Lines in the listing below that include the word "this" need to be copied.

• Listed entries:
::::
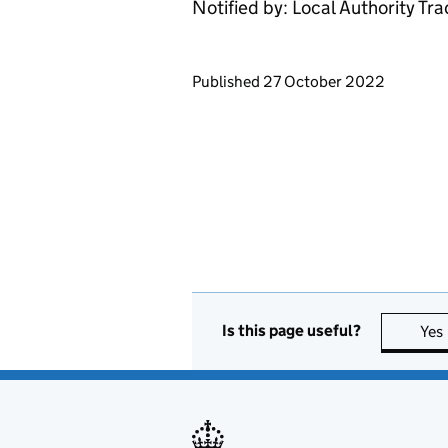
Notified by: Local Authority Tr
Updates to this page
Published 27 October 2022
Is this page useful?
Yes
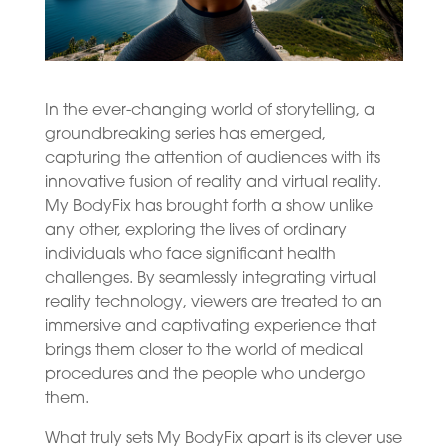
In the ever-changing world of storytelling, a
groundbreaking series has emerged,
capturing the attention of audiences with its
innovative fusion of reality and virtual reality.
My BodyFix has brought forth a show unlike
any other, exploring the lives of ordinary
individuals who face significant health
challenges. By seamlessly integrating virtual
reality technology, viewers are treated to an
immersive and captivating experience that
brings them closer to the world of medical
procedures and the people who undergo
them.
What truly sets My BodyFix apart is its clever use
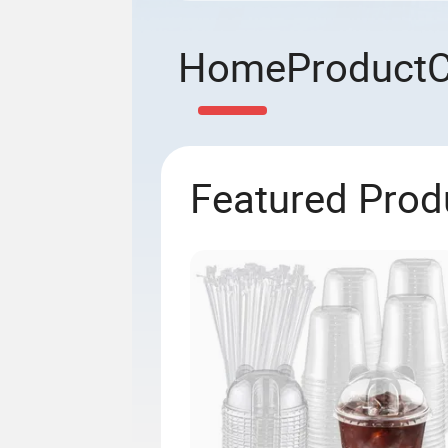
Home
Product
Featured Prod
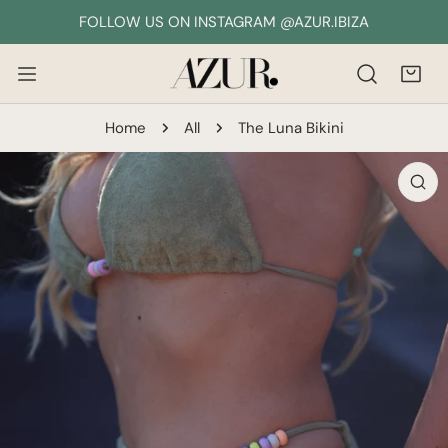
IP TO CONTENT
FOLLOW US ON INSTAGRAM @AZUR.IBIZA
Home
All
The Luna Bikini
 PRODUCT INFORMATION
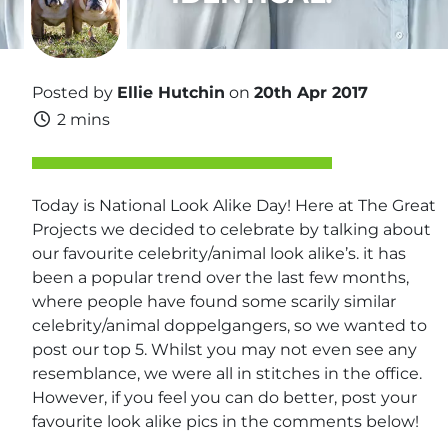
Posted by
Ellie Hutchin
on
20th Apr 2017
2 mins
Today is National Look Alike Day! Here at The Great
Projects we decided to celebrate by talking about
our favourite celebrity/animal look alike’s. it has
been a popular trend over the last few months,
where people have found some scarily similar
celebrity/animal doppelgangers, so we wanted to
post our top 5. Whilst you may not even see any
resemblance, we were all in stitches in the office.
However, if you feel you can do better, post your
favourite look alike pics in the comments below!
::::
• Solution:
Updates to this page
Is this page useful?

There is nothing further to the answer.